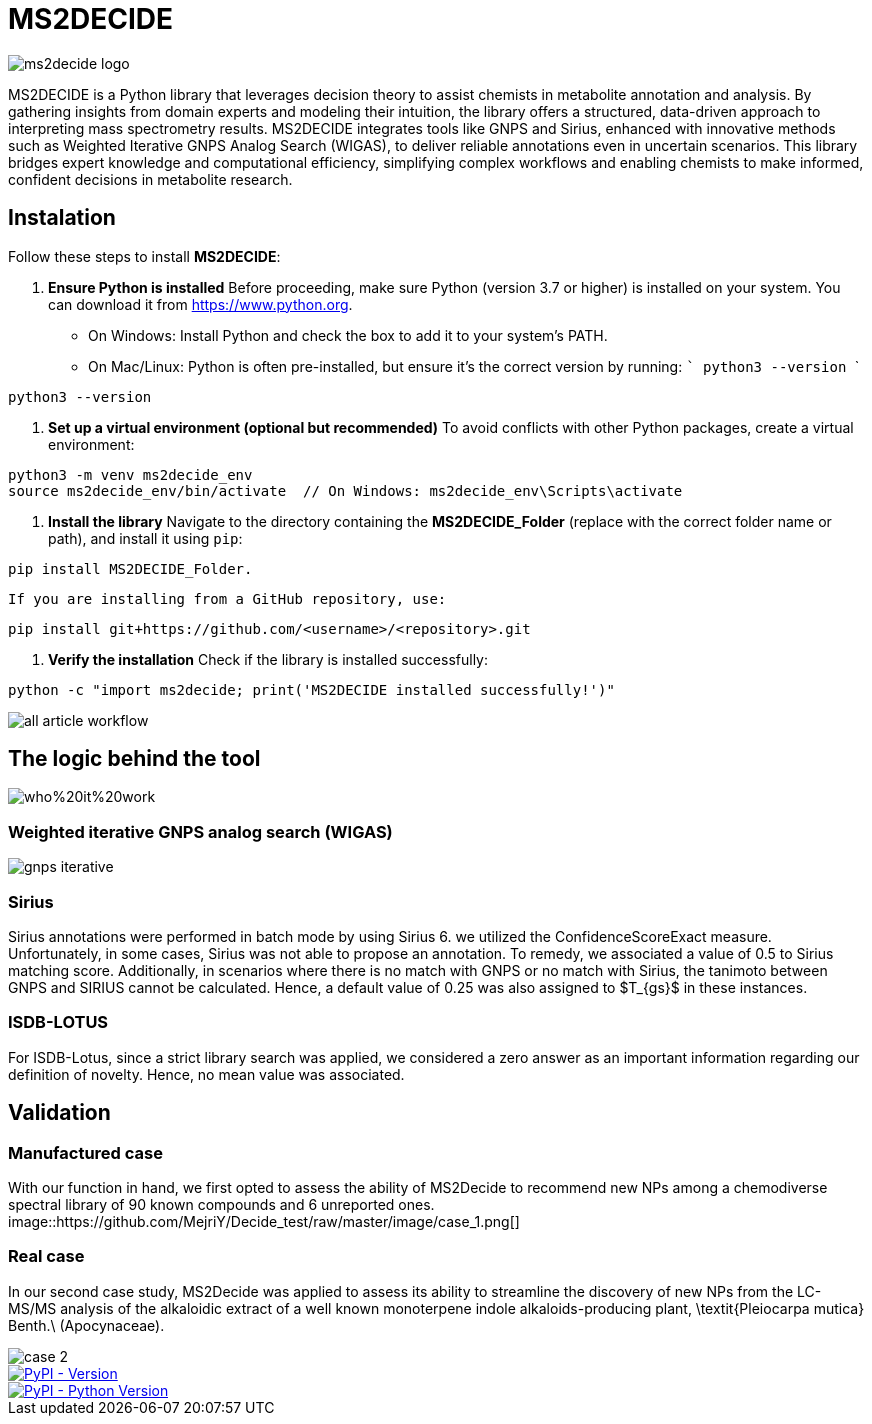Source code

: = MS2DECIDE

image::https://github.com/MejriY/Decide_test/raw/master/image/ms2decide_logo.png[]

MS2DECIDE is a Python library that leverages decision theory to assist chemists in metabolite annotation and analysis. By gathering insights from domain experts and modeling their intuition, the library offers a structured, data-driven approach to interpreting mass spectrometry results. MS2DECIDE integrates tools like GNPS and Sirius, enhanced with innovative methods such as Weighted Iterative GNPS Analog Search (WIGAS), to deliver reliable annotations even in uncertain scenarios. This library bridges expert knowledge and computational efficiency, simplifying complex workflows and enabling chemists to make informed, confident decisions in metabolite research.

== Instalation

Follow these steps to install **MS2DECIDE**:

1. **Ensure Python is installed**  
   Before proceeding, make sure Python (version 3.7 or higher) is installed on your system. You can download it from https://www.python.org.  
   - On Windows: Install Python and check the box to add it to your system's PATH.
   - On Mac/Linux: Python is often pre-installed, but ensure it's the correct version by running:
     ```
     python3 --version
     ```

[source,console]
----
python3 --version
----

2. **Set up a virtual environment (optional but recommended)**  
   To avoid conflicts with other Python packages, create a virtual environment:

[source,console]
----
python3 -m venv ms2decide_env
source ms2decide_env/bin/activate  // On Windows: ms2decide_env\Scripts\activate
----

3. **Install the library**  
   Navigate to the directory containing the **MS2DECIDE_Folder** (replace with the correct folder name or path), and install it using `pip`:

[source,console]
----
pip install MS2DECIDE_Folder.
----

   If you are installing from a GitHub repository, use:

[source,console]
----
pip install git+https://github.com/<username>/<repository>.git
----

4. **Verify the installation**  
   Check if the library is installed successfully:

[source,console]
----
python -c "import ms2decide; print('MS2DECIDE installed successfully!')"
----


image::https://github.com/MejriY/Decide_test/raw/master/image/all_article_workflow.png[]

== The logic behind the tool
image::https://github.com/MejriY/Decide_test/raw/master/image/who%20it%20work.png[]
       
=== Weighted iterative GNPS analog search (WIGAS)
image::https://github.com/MejriY/Decide_test/raw/master/image/gnps_iterative.png[]

=== Sirius
Sirius annotations were performed in batch mode by using Sirius 6. we utilized the ConfidenceScoreExact measure.
Unfortunately, in some cases, Sirius was not able to propose an annotation. To remedy, we associated a value of 0.5 to Sirius matching score. Additionally, in scenarios where there is no match with GNPS or no match with Sirius, the tanimoto between GNPS and SIRIUS cannot be calculated. Hence, a default value of 0.25 was also assigned to $T_{gs}$ in these instances. 

=== ISDB-LOTUS
For ISDB-Lotus, since a strict library search was applied, we considered a zero answer as an important information regarding our definition of novelty. Hence, no mean value was associated.

== Validation

=== Manufactured case
With our function in hand, we first opted to assess the ability of MS2Decide to recommend new NPs among a chemodiverse spectral library of 90 known compounds and 6 unreported ones.
image::https://github.com/MejriY/Decide_test/raw/master/image/case_1.png[]

=== Real case
In our second case study, MS2Decide was applied to assess its ability to streamline the discovery of new NPs from the LC-MS/MS analysis of the alkaloidic extract of a well known monoterpene indole alkaloids-producing plant, \textit{Pleiocarpa mutica} Benth.\ (Apocynaceae).

image::https://github.com/MejriY/Decide_test/raw/master/image/case_2.png[]

image::https://img.shields.io/pypi/v/ms2decide.svg[PyPI - Version,link=https://pypi.org/project/ms2decide]

image::https://img.shields.io/pypi/pyversions/ms2decide.svg[PyPI - Python Version,link=https://pypi.org/project/ms2decide]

### EXERCISE DESCRIPTION:
Identify the lines of the data that contain the word "link". Copy each of them.

### FINISHED EXERCISE:
image::https://img.shields.io/pypi/v/ms2decide.svg[PyPI - Version,link=https://pypi.org/project/ms2decide]
image::https://img.shields.io/pypi/pyversions/ms2decide.svg[PyPI - Python Version,link=https://pypi.org/project/ms2decide]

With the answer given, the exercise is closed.